作者素人につき、誤りがあったらご指摘ください。
※スマホで見ると多分ずれます。
型通りの挨拶とグラウンドの整備が終われば、厚木の面々はまるで何事もなかったかのように引き上げていく。
その中で、眉村と小森のバッテリーは女監督に呼び止められていた。正確には眉村が呼び止められたところに、小森もついていったと言うべきか。
「達成できなかったわね、ノーヒットノーラン」
「申し訳ありません」
表情ひとつ変えぬまま、謝罪の弁を述べる眉村。隣に立つ小森のほうが、よほど申し訳なさそうな顔をしていた。
「どんな罰でも受ける所存です」
「あら、そう。……小森くん、どんなのがいいと思う?」
「えっ、僕……ですか?」
一瞬、困惑した小森だったが……まじめな顔をした早乙女の瞳の奥に悪戯めいた感情を読み取って、彼女の意図を理解した。
「じゃあ明日の二軍との試合、眉村くんを先発から外して阿久津くんに代えるというのはどうでしょう」
「そうね……そんなところかしらね、眉村くん?」
「自分は、異存ありません」
そう答えつつ、眉村はちらりと小森を見下ろした。そんな彼に笑みを浮かべて応じる。エースの眉村を主戦力から完全に外すような処置は現実的ではないし、彼は吾郎から二打席二安打(うち一本は本塁打)という成績を残している。一本ヒットを打たれた程度、帳消しにして余りある成果だ。

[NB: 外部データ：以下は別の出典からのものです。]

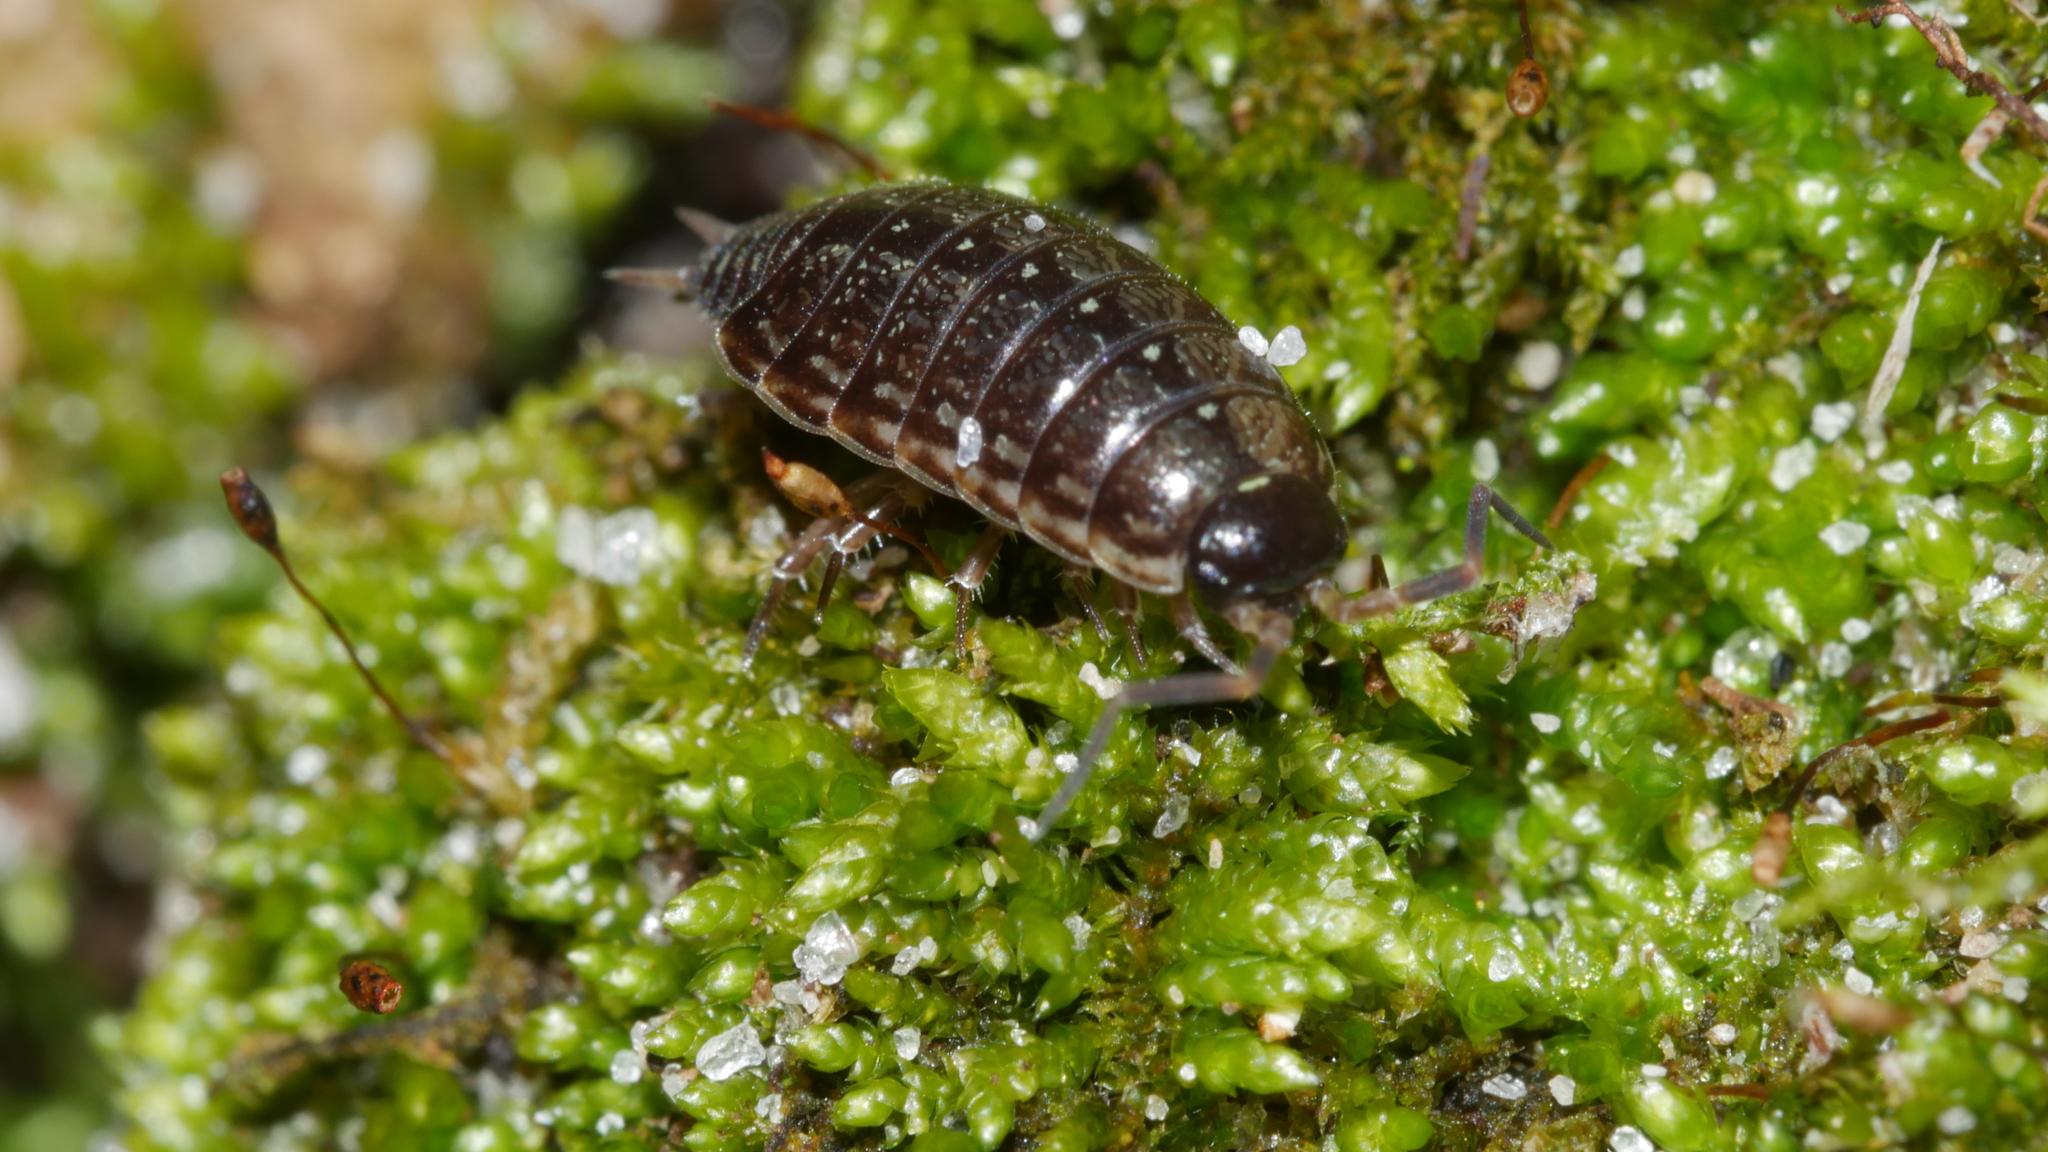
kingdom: Animalia
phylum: Arthropoda
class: Malacostraca
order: Isopoda
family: Philosciidae
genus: Philoscia
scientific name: Philoscia muscorum
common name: Common striped woodlouse
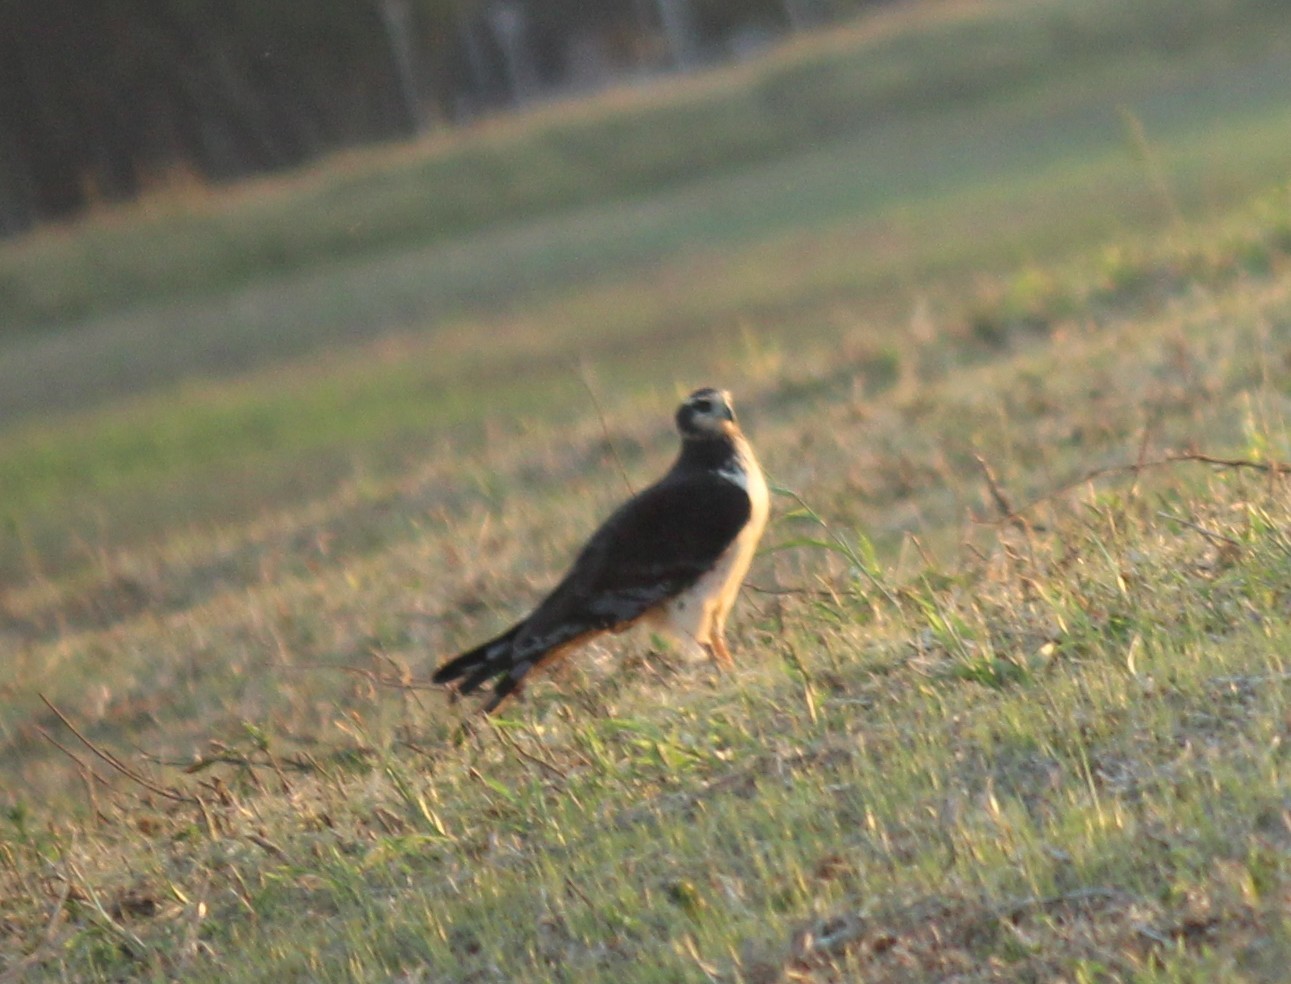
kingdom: Animalia
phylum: Chordata
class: Aves
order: Accipitriformes
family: Accipitridae
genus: Circus
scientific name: Circus buffoni
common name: Long-winged harrier
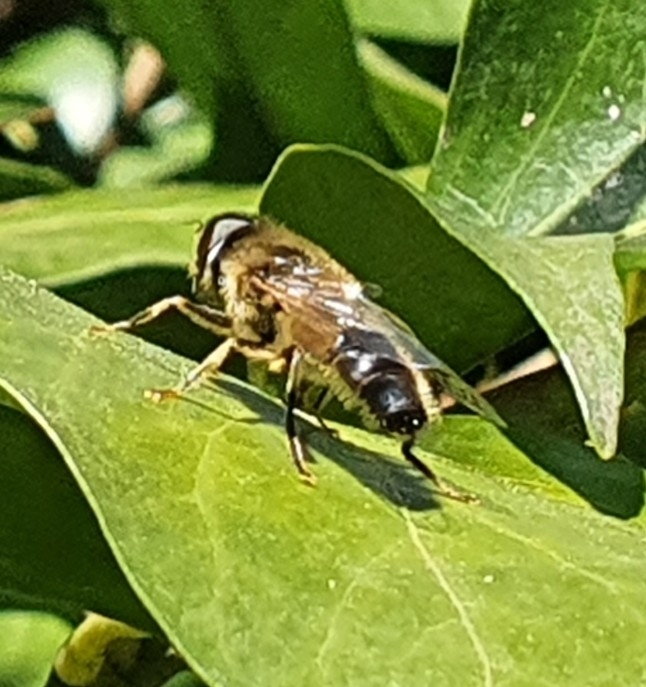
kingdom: Animalia
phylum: Arthropoda
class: Insecta
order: Diptera
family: Syrphidae
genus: Eristalis
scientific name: Eristalis pertinax
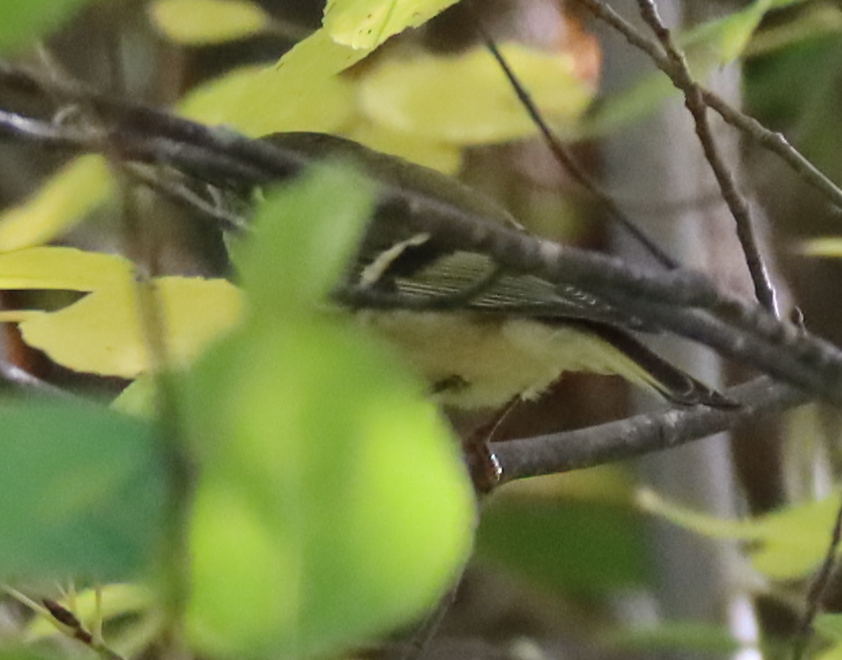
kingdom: Animalia
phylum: Chordata
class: Aves
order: Passeriformes
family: Regulidae
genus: Regulus
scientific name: Regulus calendula
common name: Ruby-crowned kinglet
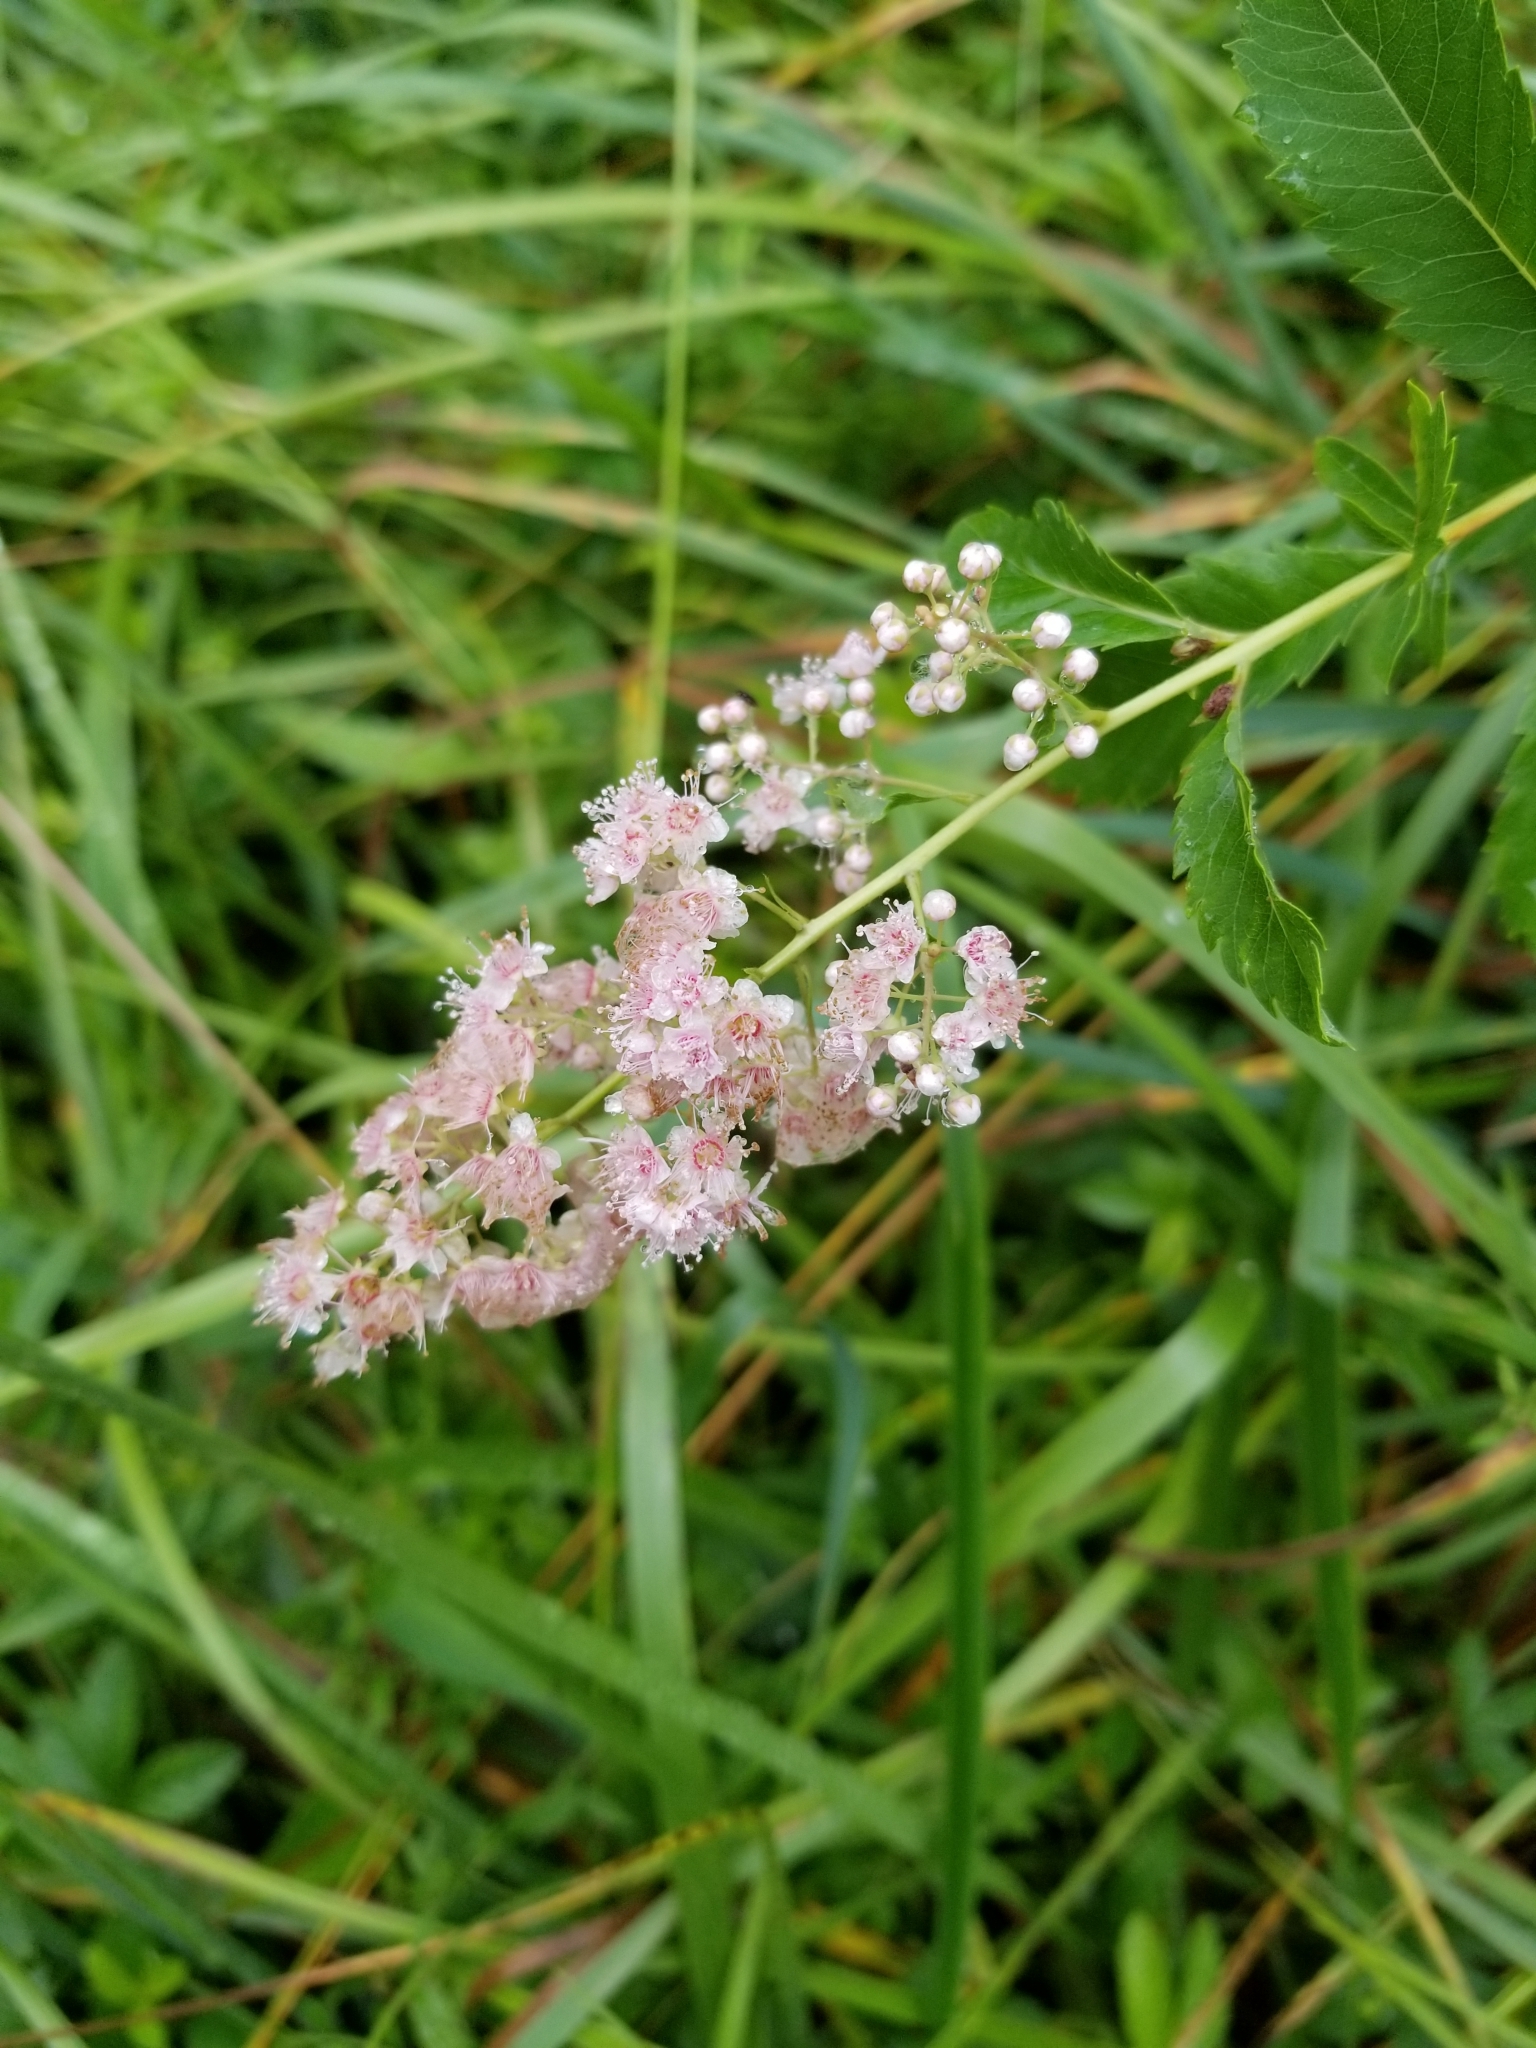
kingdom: Plantae
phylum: Tracheophyta
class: Magnoliopsida
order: Rosales
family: Rosaceae
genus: Spiraea
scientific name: Spiraea alba
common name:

「そういうわけだから、明日はベンチでゆっくり休んでちょうだい」
そう言うと、早乙女は相手校顧問のもとへ駆け寄った。
「おまたせしました。──本日はどうもありがとう。なかなか良い試合でしたよ」
「いえ、こちらこそわざわざお時間作っていただき……さすが厚木学園さん、お強いですねぇ」
でれでれと社交辞令を述べる南雲より、早乙女の関心はその背後にいる涼子に移っていた。
「──あなた、あのエースくんとどういう関係?」
「!」
目を見開く涼子。程なくその表情に敵愾心めいたものが滲むのを認めて、早乙女は己の女の勘が正しいことを確信した。
「……プライベートなことを、あなたにお話しする義務はないと思いますけど」
「ちょっ、こら、涼子ちゃん……」
「──ええ、プライベートなことに関知するつもりはないわ」遮るように、静香。「私が言いたいのはただひとつ。……あのエースくんを、潰さないようにね」
呆気にとられる南雲と涼子にウインクすると、早乙女は颯爽と去っていった。
*
「さて、と!お前ら今日は日本一相手によくやった!負けたとはいえ大健闘だったじゃないか、だからそう落ち込むな。な?」
「………」
気休めめいた言葉をかけられても、夢島ナインの反応は芳しいものではない。確かに結果だけ見れば大健闘だったかもしれない。しかし皆それぞれに、あのときああしていればという後悔が残されたのだ。打てていれば、走れていれば、守れていれば──
「あなたたちに何が足りないか、それがよくわかる試合だったんじゃないかしら」
そういう意味では、涼子の言葉のほうがよほど重みがあった。
「結局、試合は勝てなければ意味がない。──勝つために残された課題を、ひとつひとつクリアしていくしかないわ」
「……そうだな」そう首肯いて、吾郎は笑みを浮かべた。「そうと決まりゃお前ら、あの夕日に向かってダッシュだ!」
「夕日に向かってって……60年代かオノレは」
三宅のツッコミにもいつものような覇気はないが、それでも多少は空気が解れたのも事実だ。クールダウンも兼ねて、彼らは合宿所までの道を走り出した。
*
苦いものが尾を引く結果となったのは、勝者たちにとっても同じだった。当初は本格的な布陣ではなかったとはいえ、眉村の登板までは勝ち越され、最終的にも2点差から拡げられずに試合が終わってしまったのだ。今年発足したばかりの新興野球部に対して、あってはならない結果である。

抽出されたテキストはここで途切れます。